Rising global demand for sustainable alternative proteins further increases the need for positioning RSM as a versatile, high-value ingredient for food and pharmaceutical applications. Increasing consumer and industry awareness of the nutritional quality, functional properties, and antioxidant potential of RSM proteins, peptides, and phenolic fractions through scientific communications and marketing can help shift RSM beyond its current low-value roles. The future of the RSM sector depends on a multifaceted strategy that combines breeding and agronomic improvement, product advancement, and integrated biorefinery-based fractionation of proteins and phenolic compounds. Nonetheless, additional work is needed to fully optimize antinutrient management and ensure large-scale, reproducible standardization.
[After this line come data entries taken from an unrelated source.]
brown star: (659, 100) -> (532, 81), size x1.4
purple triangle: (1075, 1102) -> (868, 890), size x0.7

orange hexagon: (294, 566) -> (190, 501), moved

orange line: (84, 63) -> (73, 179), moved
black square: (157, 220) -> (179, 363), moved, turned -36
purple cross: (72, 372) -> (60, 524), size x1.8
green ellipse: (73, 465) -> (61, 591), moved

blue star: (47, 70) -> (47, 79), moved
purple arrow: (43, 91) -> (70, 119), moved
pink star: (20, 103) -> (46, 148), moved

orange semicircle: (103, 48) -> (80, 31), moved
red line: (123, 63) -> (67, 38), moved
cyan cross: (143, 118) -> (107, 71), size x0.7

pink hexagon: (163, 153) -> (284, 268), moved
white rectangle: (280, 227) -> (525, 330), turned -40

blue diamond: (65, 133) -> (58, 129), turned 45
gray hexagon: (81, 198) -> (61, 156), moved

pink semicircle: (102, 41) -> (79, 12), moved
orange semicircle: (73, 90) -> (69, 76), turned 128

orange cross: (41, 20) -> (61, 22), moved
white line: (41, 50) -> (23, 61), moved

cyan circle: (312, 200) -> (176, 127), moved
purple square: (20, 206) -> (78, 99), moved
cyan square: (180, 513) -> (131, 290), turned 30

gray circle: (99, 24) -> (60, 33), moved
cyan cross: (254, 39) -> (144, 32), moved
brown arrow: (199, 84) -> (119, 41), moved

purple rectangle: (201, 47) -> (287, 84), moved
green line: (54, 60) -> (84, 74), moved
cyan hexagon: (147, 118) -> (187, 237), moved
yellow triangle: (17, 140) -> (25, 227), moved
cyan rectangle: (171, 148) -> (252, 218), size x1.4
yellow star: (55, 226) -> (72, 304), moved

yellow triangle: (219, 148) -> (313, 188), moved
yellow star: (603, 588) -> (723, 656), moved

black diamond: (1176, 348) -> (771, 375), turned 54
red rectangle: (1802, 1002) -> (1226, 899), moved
In conclusion, RSM is a rich source of bioactive proteins, peptides, and phenolics antioxidant that can be selectively concentrated and tailored by advanced extraction, fermentation, and fractionation technologies. As a result, RSM derived bioactive fractions show promise for improving oxidative stability, while also serving as sustainable inputs for agriculture and biotechnology. Moving forward, future research is expected to integrate plant breeding, process engineering, fermentation biotechnology, and AI-driven optimization to overcome current technical limitations and provide innovative RSM-based solutions for sustainable protein supply for human consumption.